La valeur ajoutée d’établir et de maintenir des relations entre chercheurs et partenaires de la pratique afin de favoriser l’utilisation des connaissances issues des recherches en sciences humaines et sociales n’est plus à démontrer. Afin d’augmenter l’utilisation des connaissances issues des recherches en sciences humaines et sociales, plusieurs études suggèrent de miser sur des relations soutenues entre les chercheurs et les praticiens (Brown et al., 2003 ; Chagnon et al., 2010 ; Cherney et al., 2012 ; Landry et al., 2001 ; Smith et al., 2013 ; van der Arend, 2014). On retrouve également différents modèles théoriques décrivant le rôle des collaborations entre chercheurs et praticiens afin de prédire l’utilisation des connaissances issues des recherches en sciences humaines et sociales (Chagnon et al., 2008 ; Cousins et Leithwood, 1993 ; Huberman, 1990 ; Kramer et Wells, 2005 ; Mohrman et Shani, 2008).

Bien que l’établissement et le maintien de relations entre chercheurs et partenaires de la pratique semblent jouer un rôle primordial afin de favoriser l’utilisation des connaissances scientifiques, le lien entre ces variables est encore mal compris (Chagnon et al., 2010 ; Newman, 2014 ; Morton, 2015). Autrement dit, il est actuellement difficile de comprendre comment les relations recherche-pratique influencent le processus d’utilisation des connaissances scientifiques. Cette difficulté limite notre capacité à déterminer les modalités avec lesquelles nous pouvons optimiser les relations recherche-pratique afin de favoriser l’utilisation des connaissances issues des recherches en sciences humaines et sociales (Chagnon et al., 2010 ; Levin, 2013 ; Morton, 2015 ; Philips, 2011).

En prenant appui sur la théorie du capital social, cet article propose un cadre conceptuel illustrant trois dimensions qui caractérisent le maintien des relations entre chercheurs et partenaires de la pratique. Ce cadre conceptuel (1) opérationnalise trois dimensions (structurelle, relationnelle, cognitive) selon lesquelles les relations recherche-pratique devraient se construire ; (2) pose des hypothèses sur la façon dont chacune de ces trois dimensions influence l’utilisation des connaissances issues des recherches en sciences humaines et sociales. La dernière portion de texte est consacrée à la discussion de deux constats relatifs à la mesure du concept de « relations recherche-pratique ».
───
CONSIGNE ÉCRITE: Recopiez le passage de l'extrait sur les relations entre chercheurs et praticiens qui commence à "Bien que l’établissement" et se termine à "2015 ; Philips, 2011).". Les enregistrements n'ont ici aucun rôle à jouer.
───
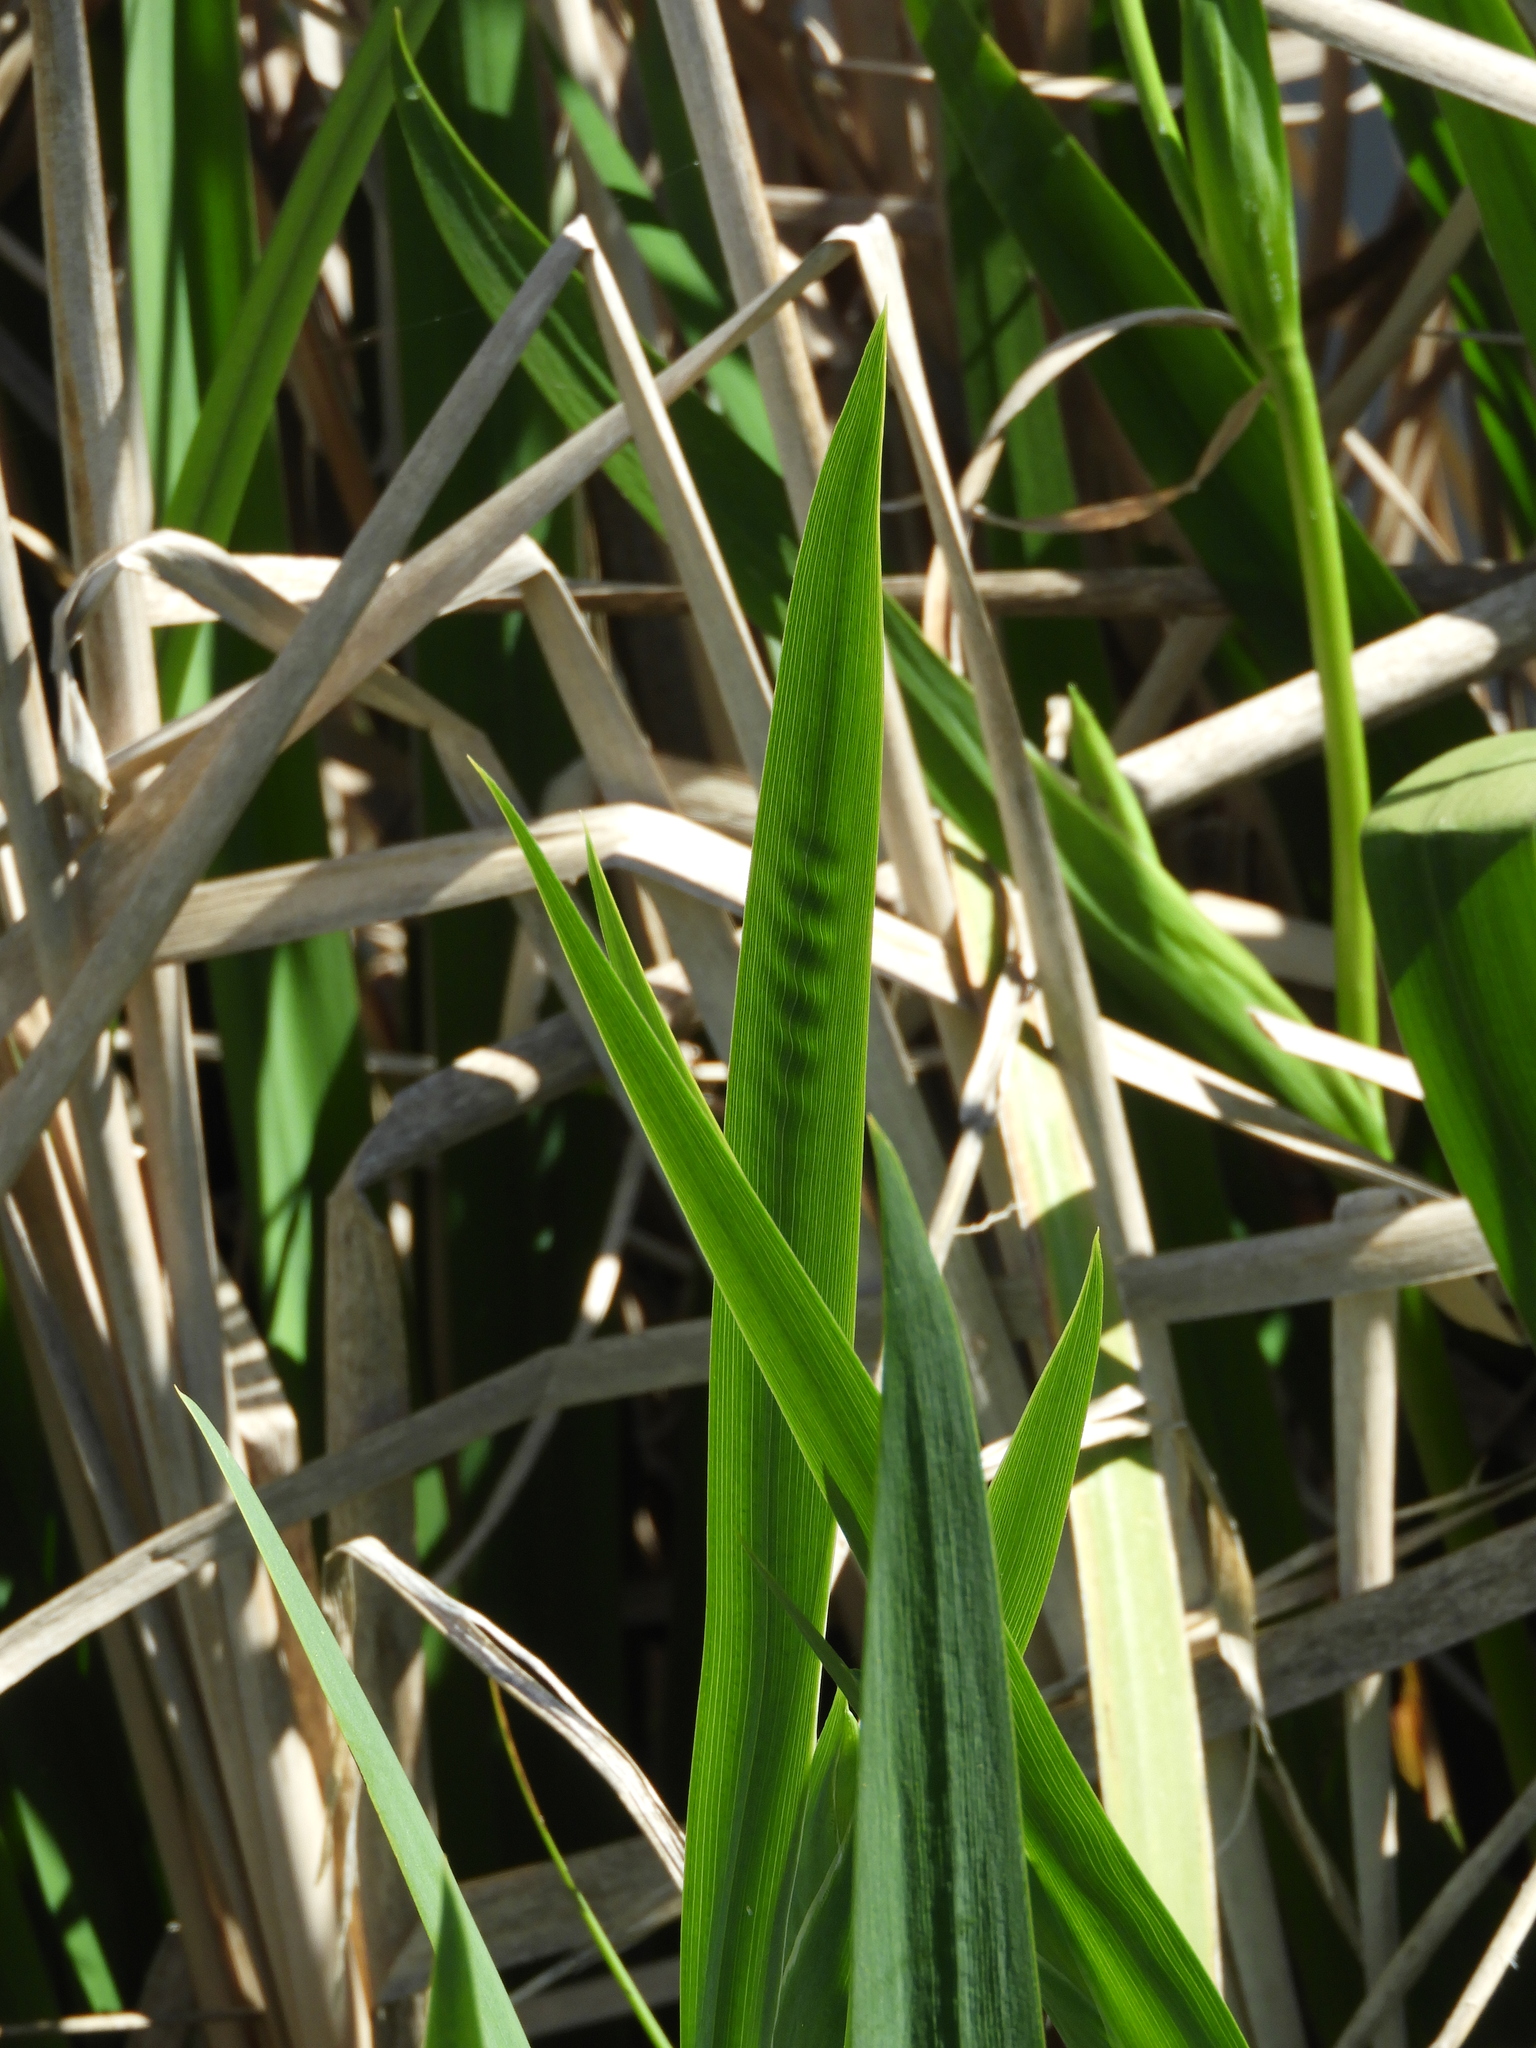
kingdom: Plantae
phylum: Tracheophyta
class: Liliopsida
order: Asparagales
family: Iridaceae
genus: Iris
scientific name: Iris pseudacorus
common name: Yellow flag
───
RÉPONSE ATTENDUE:
Bien que l’établissement et le maintien de relations entre chercheurs et partenaires de la pratique semblent jouer un rôle primordial afin de favoriser l’utilisation des connaissances scientifiques, le lien entre ces variables est encore mal compris (Chagnon et al., 2010 ; Newman, 2014 ; Morton, 2015). Autrement dit, il est actuellement difficile de comprendre comment les relations recherche-pratique influencent le processus d’utilisation des connaissances scientifiques. Cette difficulté limite notre capacité à déterminer les modalités avec lesquelles nous pouvons optimiser les relations recherche-pratique afin de favoriser l’utilisation des connaissances issues des recherches en sciences humaines et sociales (Chagnon et al., 2010 ; Levin, 2013 ; Morton, 2015 ; Philips, 2011).